Begin
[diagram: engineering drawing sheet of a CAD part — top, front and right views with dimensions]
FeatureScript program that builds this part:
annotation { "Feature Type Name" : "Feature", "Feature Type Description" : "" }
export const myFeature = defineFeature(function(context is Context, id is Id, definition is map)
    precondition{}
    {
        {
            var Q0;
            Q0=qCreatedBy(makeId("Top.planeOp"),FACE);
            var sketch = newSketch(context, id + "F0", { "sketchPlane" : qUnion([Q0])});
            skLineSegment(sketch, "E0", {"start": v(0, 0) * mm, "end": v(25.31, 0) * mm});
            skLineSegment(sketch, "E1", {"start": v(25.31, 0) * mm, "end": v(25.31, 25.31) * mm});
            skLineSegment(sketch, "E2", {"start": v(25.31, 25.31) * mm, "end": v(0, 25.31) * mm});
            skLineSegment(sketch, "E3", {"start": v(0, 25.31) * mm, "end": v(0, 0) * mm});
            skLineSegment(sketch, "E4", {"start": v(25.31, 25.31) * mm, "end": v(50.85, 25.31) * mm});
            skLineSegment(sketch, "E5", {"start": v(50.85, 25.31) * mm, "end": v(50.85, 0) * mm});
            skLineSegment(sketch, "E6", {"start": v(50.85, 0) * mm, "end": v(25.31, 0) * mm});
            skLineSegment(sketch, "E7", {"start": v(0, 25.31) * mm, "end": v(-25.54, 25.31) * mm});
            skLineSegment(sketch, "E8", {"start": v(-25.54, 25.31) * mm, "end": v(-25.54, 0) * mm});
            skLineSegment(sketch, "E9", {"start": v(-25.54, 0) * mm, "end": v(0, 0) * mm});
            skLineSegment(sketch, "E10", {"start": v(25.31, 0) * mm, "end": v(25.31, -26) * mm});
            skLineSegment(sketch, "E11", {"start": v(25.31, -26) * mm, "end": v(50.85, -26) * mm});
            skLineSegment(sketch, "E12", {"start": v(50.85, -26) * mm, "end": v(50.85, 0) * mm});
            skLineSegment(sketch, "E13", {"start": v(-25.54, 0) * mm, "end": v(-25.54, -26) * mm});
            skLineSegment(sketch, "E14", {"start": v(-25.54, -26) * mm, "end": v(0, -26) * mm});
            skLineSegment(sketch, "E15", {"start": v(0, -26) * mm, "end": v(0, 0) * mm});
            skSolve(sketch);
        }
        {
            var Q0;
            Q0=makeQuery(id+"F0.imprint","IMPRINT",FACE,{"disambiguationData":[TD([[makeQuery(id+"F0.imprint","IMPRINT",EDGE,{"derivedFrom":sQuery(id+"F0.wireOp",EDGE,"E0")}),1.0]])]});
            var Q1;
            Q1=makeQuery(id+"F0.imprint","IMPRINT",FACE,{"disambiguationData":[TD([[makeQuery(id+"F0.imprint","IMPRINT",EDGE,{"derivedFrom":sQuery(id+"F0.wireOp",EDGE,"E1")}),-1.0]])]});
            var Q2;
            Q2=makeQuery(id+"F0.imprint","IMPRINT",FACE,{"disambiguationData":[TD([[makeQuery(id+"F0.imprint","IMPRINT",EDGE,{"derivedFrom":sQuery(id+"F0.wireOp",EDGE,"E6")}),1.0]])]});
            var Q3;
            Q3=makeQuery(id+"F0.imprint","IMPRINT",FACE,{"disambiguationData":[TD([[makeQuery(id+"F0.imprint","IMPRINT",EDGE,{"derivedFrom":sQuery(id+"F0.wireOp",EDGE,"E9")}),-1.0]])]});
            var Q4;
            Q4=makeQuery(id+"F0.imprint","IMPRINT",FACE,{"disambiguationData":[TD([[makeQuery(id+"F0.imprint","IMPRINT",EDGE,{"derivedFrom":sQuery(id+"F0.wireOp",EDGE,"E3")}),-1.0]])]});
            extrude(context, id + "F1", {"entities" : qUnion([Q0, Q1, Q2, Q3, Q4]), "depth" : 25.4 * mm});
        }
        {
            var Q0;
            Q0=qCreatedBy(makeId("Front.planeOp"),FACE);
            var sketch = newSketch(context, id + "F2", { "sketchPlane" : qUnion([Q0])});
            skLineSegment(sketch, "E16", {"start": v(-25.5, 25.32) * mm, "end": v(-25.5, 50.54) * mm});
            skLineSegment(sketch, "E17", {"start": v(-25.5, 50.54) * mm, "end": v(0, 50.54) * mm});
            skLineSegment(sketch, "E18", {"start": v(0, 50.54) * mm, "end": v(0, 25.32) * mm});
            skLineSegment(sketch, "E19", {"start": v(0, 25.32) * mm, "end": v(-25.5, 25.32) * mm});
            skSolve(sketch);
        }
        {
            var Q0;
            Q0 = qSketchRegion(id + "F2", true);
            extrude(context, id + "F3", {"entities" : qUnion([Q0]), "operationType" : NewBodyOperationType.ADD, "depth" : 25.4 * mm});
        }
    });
End
TASK DESCRIPTION:
Select every line of the data that contains the string "qCreatedBy", matching case exactly.

REPLY:
            Q0=qCreatedBy(makeId("Top.planeOp"),FACE);
            Q0=qCreatedBy(makeId("Front.planeOp"),FACE);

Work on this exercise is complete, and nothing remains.